Over the past forty years, we have witnessed amazing technology advancements at work and home.  Even so, the biggest and most significant innovations are yet to come and their impact is underestimated in terms of the speed, breadth and force.  As CIO, your job is not only to stay abreast of these innovations but to harness its power to the benefit of your company.

Next wave of tech: tsunami warning

For the past forty years, most of the tech innovation efforts have been centered around inventing and perfecting “foundational” technologies, such as the microprocessor, networking systems, lithium-ion batteries, digital imaging sensors, wireless connectivity, solid state memory, Internet protocols and GPS, to name a few. Many of these technologies are anchored in hardware, where innovation is typically time consuming, stepwise and laborious. The good thing is most of these foundational technologies, first conceived in the 1970s, now have had decades of R&D improvement behind them.

While there have been many transformative new inventions, such as the PC, mobile phone and Internet infrastructure, many aspects of our daily lives have not changed all that much. This has led to some complacency on understanding how quickly innovation can transform or disrupt an industry. We still call each other using a numerical construct developed almost 100 years ago. TV may be streamed but much of it is still to a 2D screen, and while it is bigger, brighter and lighter than forty years ago the concept is generally the same. Most of today’s jets and cars are based on fundamental designs created more than fifty years ago. Even in an Amazon Prime world, shopping is still ninety percent offline.

--

_What you need to do_
Can you carry on with the piece about the coming wave of technology innovation, starting right after its last sentence? The material that comes after this point isn't needed.

_Collection entries_
--

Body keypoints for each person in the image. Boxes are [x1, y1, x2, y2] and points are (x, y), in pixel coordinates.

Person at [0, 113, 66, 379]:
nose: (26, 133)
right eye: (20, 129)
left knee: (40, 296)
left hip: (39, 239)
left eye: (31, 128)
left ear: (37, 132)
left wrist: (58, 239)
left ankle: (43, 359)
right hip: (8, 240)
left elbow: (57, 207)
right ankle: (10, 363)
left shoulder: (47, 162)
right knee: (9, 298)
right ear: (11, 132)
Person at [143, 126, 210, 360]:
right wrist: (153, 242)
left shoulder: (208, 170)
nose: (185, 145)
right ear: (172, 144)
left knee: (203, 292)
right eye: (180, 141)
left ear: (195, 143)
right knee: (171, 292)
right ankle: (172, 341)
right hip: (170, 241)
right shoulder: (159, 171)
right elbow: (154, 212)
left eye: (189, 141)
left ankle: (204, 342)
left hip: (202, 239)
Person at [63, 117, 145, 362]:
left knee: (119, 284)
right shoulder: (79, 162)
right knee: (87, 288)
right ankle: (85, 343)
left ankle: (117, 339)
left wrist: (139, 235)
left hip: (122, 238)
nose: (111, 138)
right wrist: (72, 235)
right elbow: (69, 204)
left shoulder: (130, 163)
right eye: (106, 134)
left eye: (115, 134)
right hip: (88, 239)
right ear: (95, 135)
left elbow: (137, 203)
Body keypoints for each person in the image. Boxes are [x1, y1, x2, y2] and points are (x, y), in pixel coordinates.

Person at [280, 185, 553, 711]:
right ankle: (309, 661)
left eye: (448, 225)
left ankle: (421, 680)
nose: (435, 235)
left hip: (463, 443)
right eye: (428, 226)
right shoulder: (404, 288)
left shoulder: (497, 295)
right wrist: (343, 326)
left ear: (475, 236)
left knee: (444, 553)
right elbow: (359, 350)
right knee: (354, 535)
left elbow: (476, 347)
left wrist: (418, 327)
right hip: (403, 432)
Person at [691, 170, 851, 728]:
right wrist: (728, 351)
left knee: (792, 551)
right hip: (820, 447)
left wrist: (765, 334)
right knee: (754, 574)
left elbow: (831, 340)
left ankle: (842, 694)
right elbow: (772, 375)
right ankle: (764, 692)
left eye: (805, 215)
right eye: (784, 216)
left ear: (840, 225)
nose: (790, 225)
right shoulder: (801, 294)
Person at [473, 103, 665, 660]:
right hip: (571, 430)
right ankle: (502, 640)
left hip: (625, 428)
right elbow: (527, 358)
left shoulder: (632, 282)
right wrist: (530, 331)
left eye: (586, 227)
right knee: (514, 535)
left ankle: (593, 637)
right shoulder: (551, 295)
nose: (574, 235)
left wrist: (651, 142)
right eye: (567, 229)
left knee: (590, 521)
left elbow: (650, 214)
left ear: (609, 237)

--

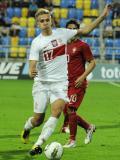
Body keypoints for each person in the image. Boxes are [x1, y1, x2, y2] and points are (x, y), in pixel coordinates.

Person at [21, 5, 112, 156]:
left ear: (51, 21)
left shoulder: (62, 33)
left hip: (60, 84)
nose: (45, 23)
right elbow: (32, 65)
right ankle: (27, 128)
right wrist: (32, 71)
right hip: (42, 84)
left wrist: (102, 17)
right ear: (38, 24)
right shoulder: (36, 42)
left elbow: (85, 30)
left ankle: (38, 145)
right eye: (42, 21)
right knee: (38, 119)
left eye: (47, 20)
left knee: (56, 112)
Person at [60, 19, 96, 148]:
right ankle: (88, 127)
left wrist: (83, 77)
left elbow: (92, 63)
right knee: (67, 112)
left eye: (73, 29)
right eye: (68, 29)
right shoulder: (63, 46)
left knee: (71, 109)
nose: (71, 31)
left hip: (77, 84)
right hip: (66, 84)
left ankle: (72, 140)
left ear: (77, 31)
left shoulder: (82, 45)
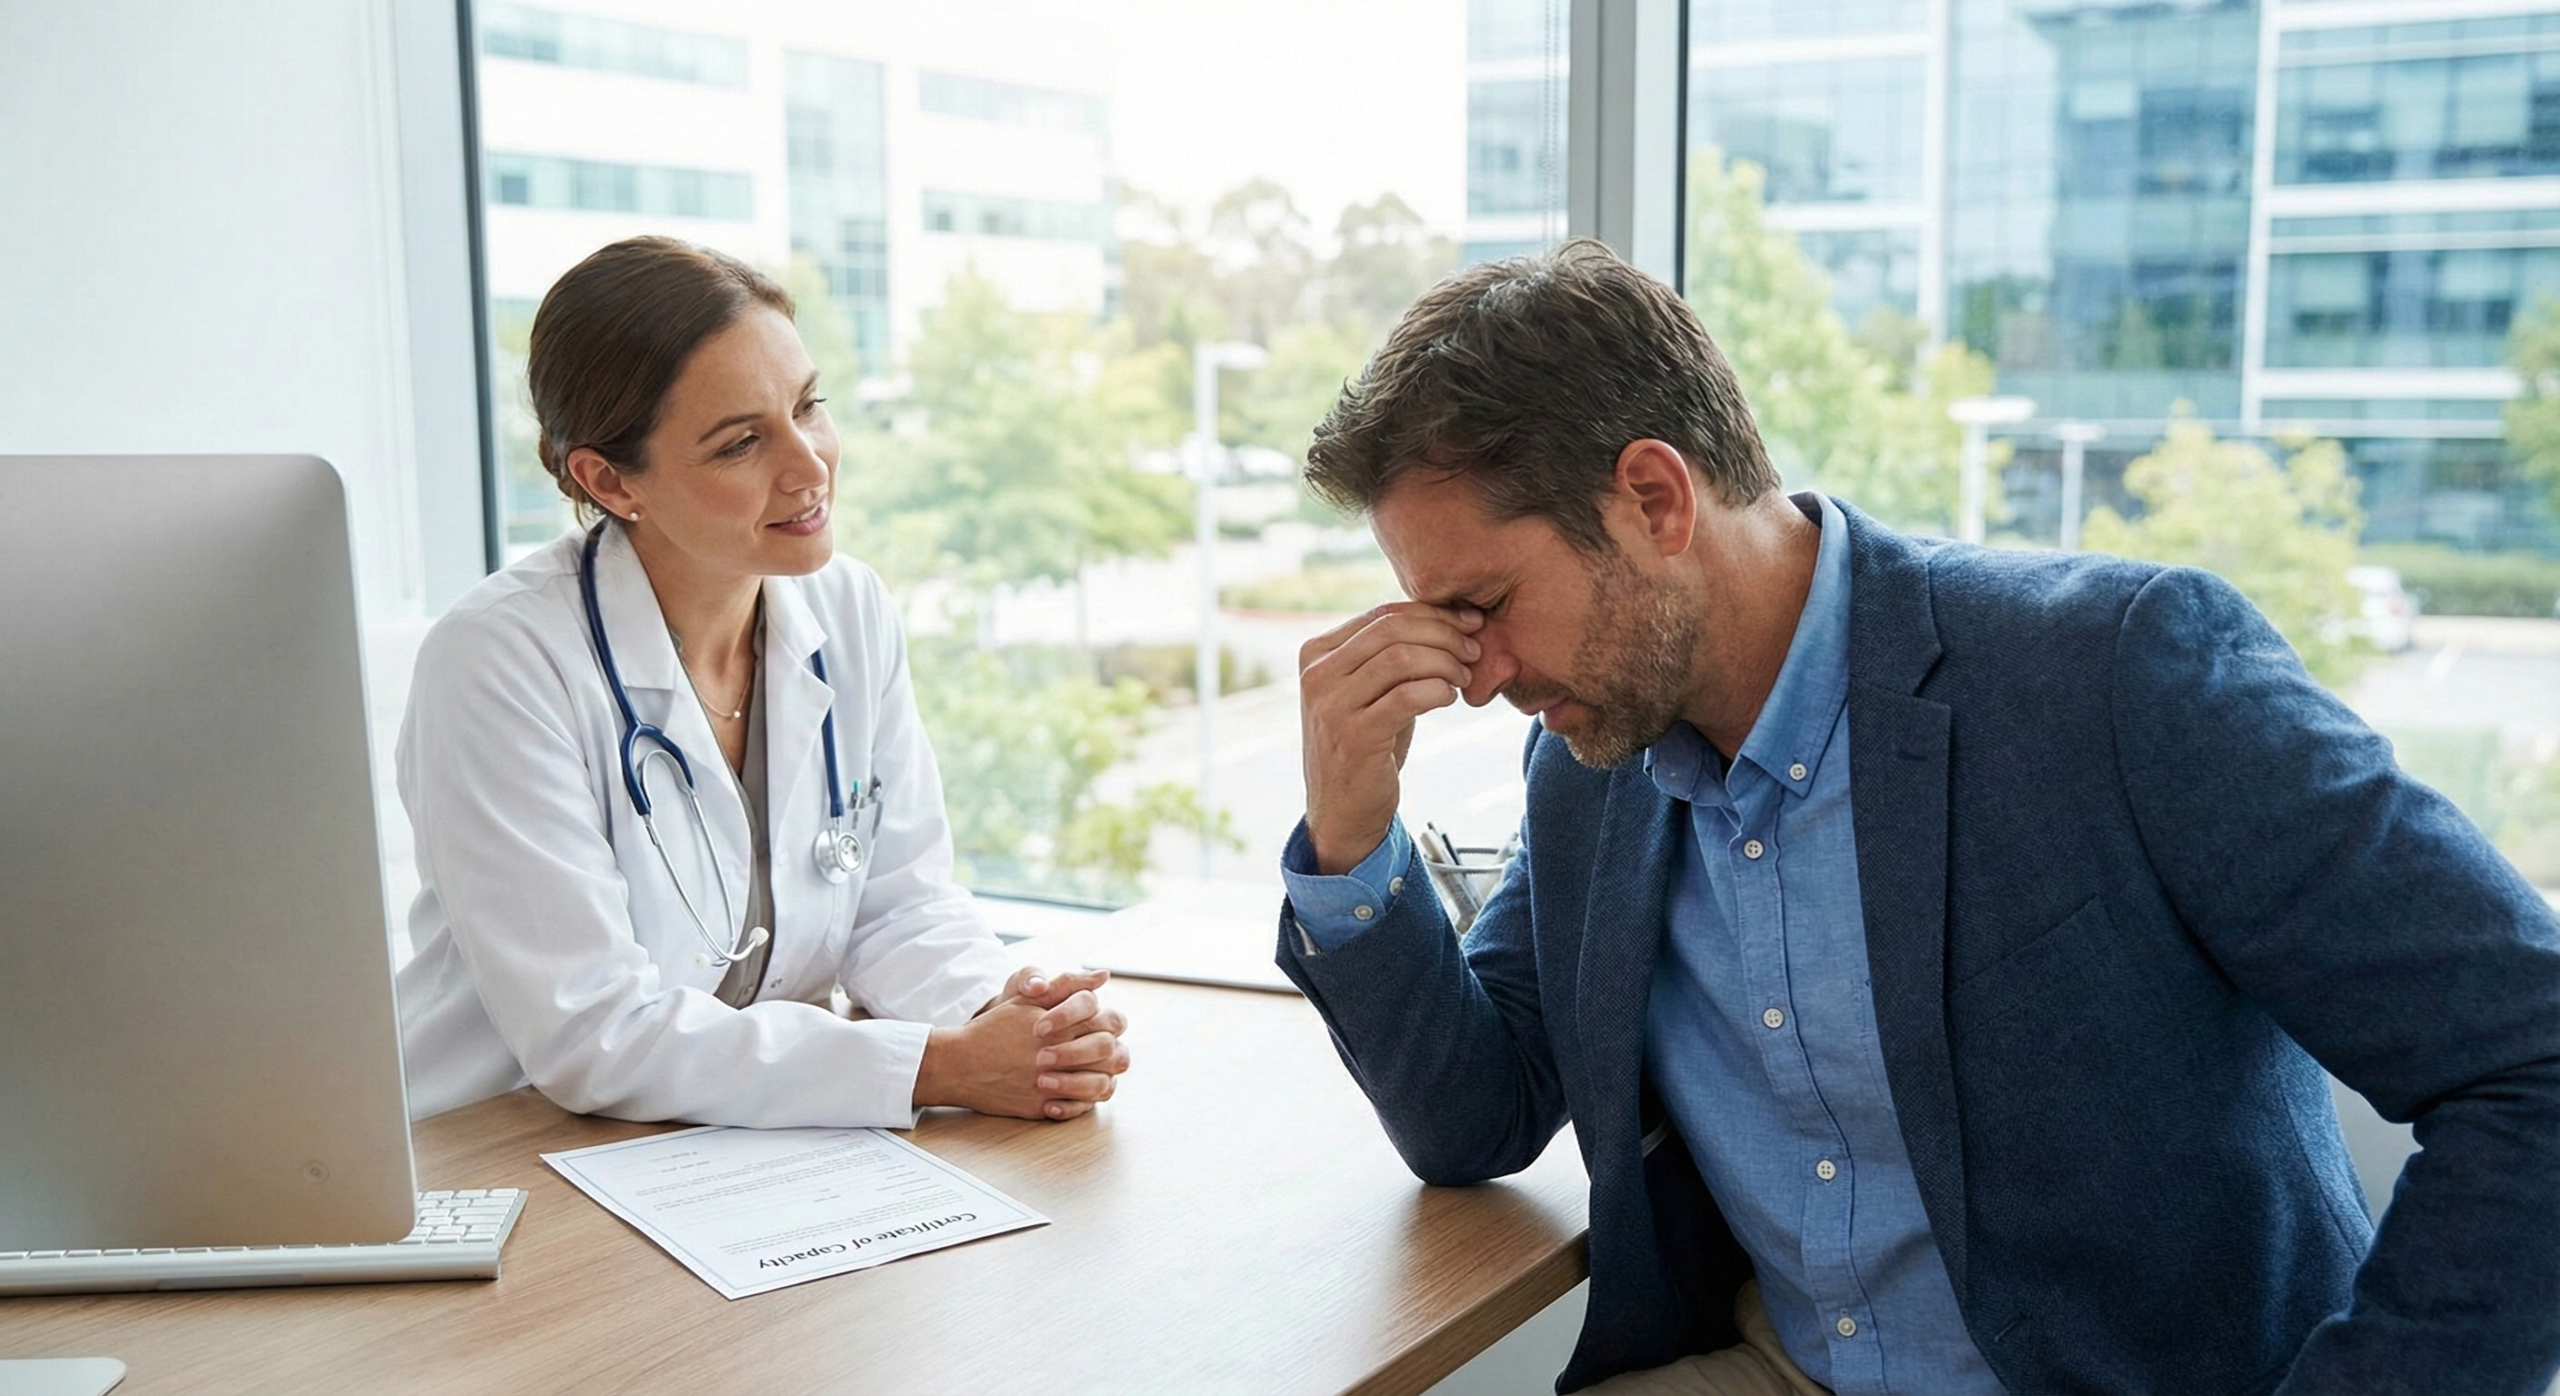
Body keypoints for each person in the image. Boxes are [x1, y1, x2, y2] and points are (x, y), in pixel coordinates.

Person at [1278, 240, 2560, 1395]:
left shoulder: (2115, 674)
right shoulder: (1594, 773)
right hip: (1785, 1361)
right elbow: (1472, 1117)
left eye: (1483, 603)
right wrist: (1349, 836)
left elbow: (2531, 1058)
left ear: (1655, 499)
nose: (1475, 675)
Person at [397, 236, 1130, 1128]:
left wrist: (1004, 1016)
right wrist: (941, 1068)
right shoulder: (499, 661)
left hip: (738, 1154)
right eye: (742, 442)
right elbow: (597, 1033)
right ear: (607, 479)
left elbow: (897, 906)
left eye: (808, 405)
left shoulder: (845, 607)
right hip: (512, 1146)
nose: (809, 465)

--

_Exercise result_
Over the past decade, through significant software-driven innovation, the foundational technologies have been woven together into scalable, available and affordable platforms, such as ubiquitous mobile and public cloud infrastructures. These incredible platforms allow for unprecedented and accelerated innovation that can scale quickly, at lower cost and on a global basis.  This leads to a tsunami of imminent transformational change.  The next tech innovation cycle will be less about fundamental technology invention and more about the ability to rapidly innovate on top of these recently forged technology platforms. Companies such as Lyft, Epic Games (the makers of Fortnite) and GoDaddy can scale at exponential rates based on the ubiquitous reach given utility-like platforms (such as AWS), app stores and mobile payments. (Disclosure: Certain funds managed by KKR have invested in these and the other companies mentioned in this article.)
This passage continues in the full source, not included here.